:: Required action ::
Filtering the records below, copy only those lines that include the word "right".

:: Records provided ::
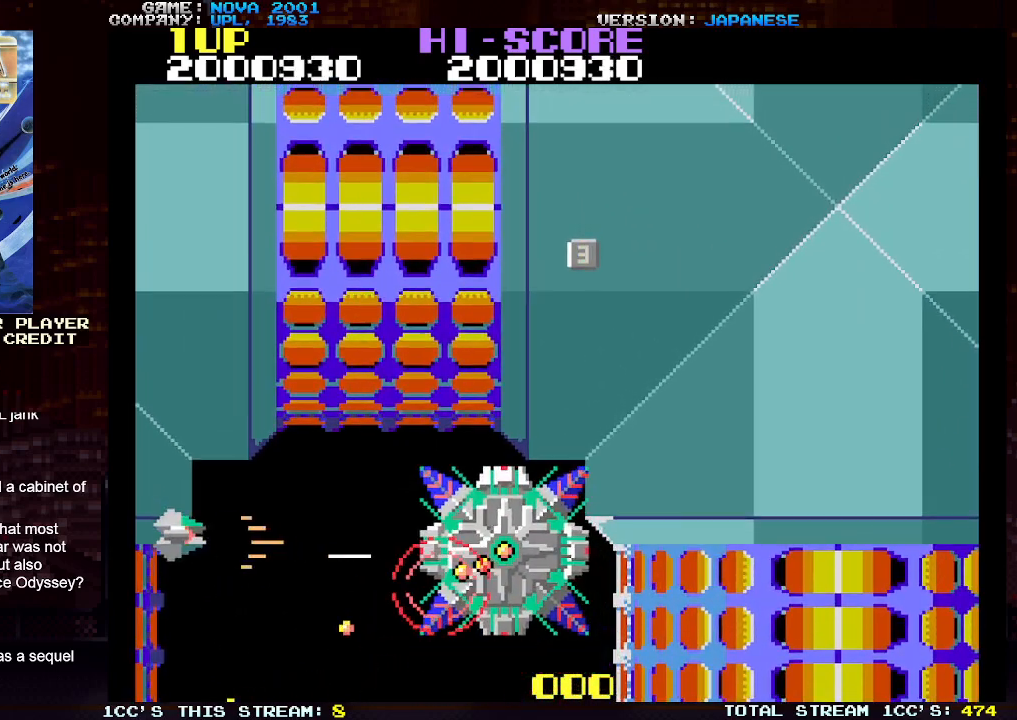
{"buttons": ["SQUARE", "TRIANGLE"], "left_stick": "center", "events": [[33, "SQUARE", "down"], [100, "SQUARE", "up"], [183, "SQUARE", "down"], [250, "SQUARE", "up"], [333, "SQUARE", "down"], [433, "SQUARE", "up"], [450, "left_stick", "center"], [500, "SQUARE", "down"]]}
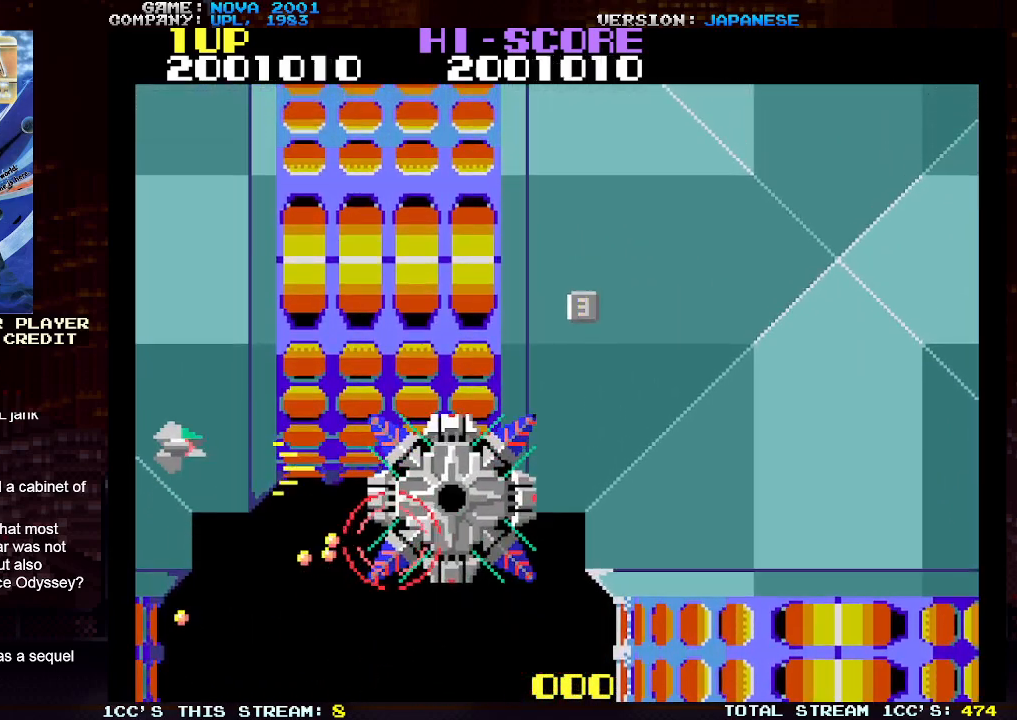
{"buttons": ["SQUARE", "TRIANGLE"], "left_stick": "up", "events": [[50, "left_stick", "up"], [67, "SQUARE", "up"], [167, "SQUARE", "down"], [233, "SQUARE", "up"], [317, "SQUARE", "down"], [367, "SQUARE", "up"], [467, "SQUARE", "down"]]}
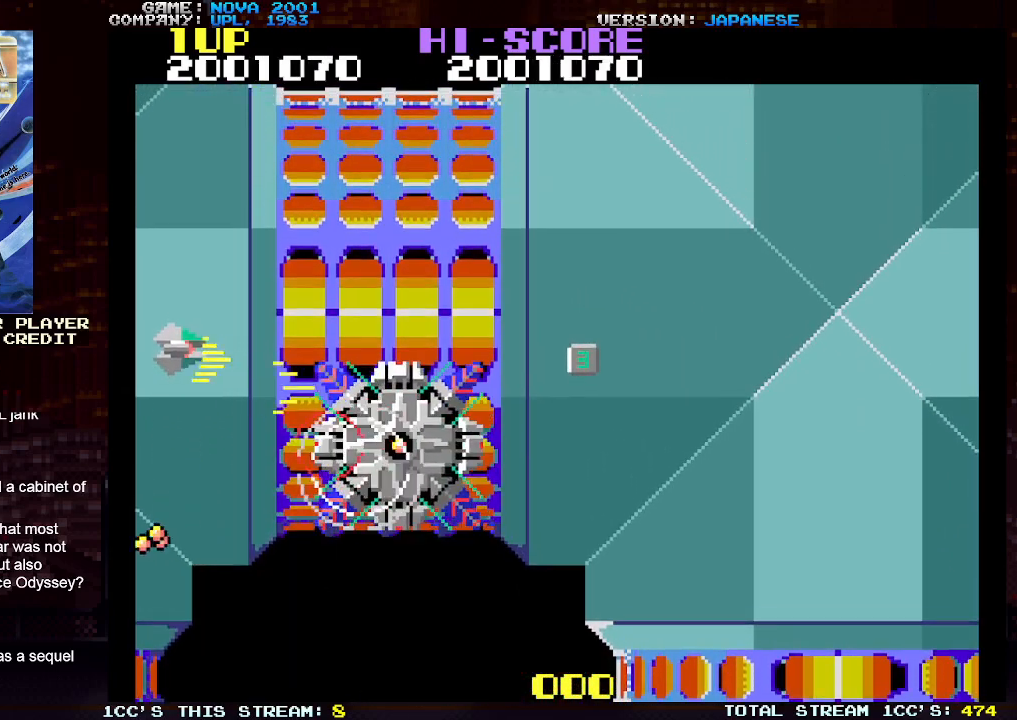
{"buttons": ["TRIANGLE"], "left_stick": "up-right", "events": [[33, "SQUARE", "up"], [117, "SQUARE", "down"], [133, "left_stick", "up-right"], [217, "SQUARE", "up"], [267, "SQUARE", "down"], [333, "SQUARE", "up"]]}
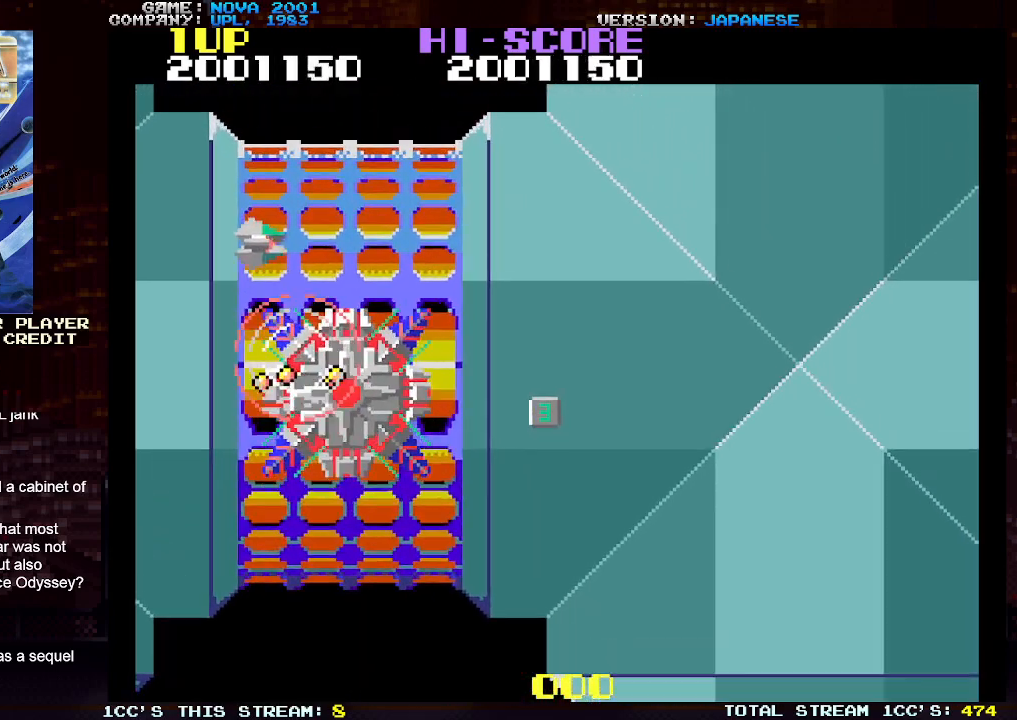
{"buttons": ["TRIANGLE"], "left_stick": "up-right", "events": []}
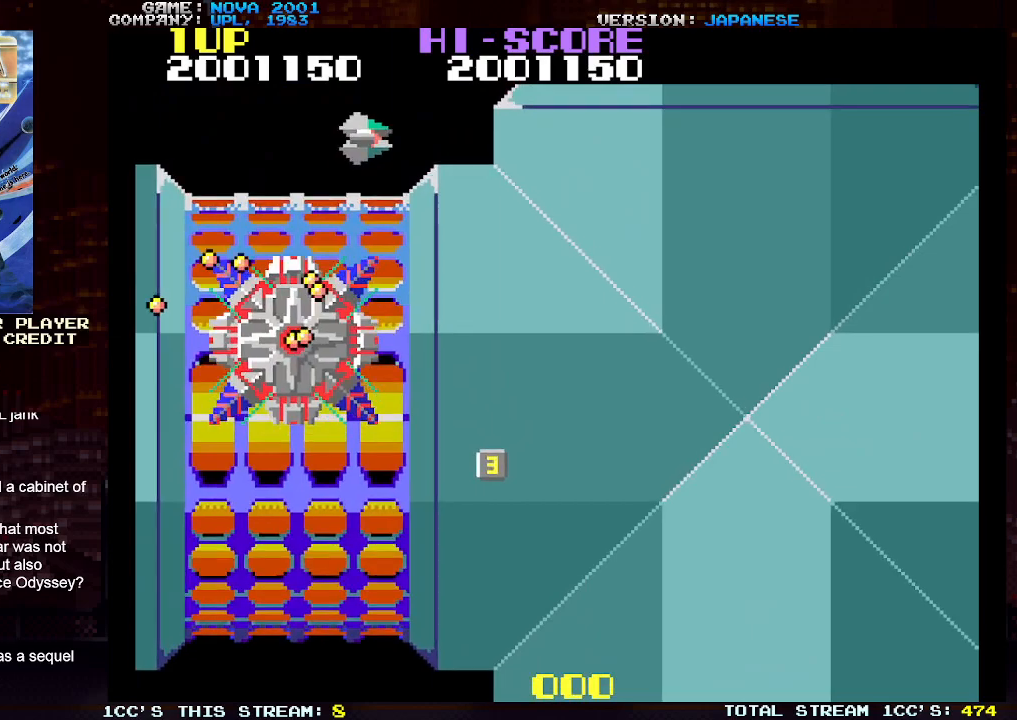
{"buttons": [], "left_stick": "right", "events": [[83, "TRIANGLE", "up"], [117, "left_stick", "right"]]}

:: Written solution ::
{"buttons": ["TRIANGLE"], "left_stick": "up-right", "events": [[33, "SQUARE", "up"], [117, "SQUARE", "down"], [133, "left_stick", "up-right"], [217, "SQUARE", "up"], [267, "SQUARE", "down"], [333, "SQUARE", "up"]]}
{"buttons": ["TRIANGLE"], "left_stick": "up-right", "events": []}
{"buttons": [], "left_stick": "right", "events": [[83, "TRIANGLE", "up"], [117, "left_stick", "right"]]}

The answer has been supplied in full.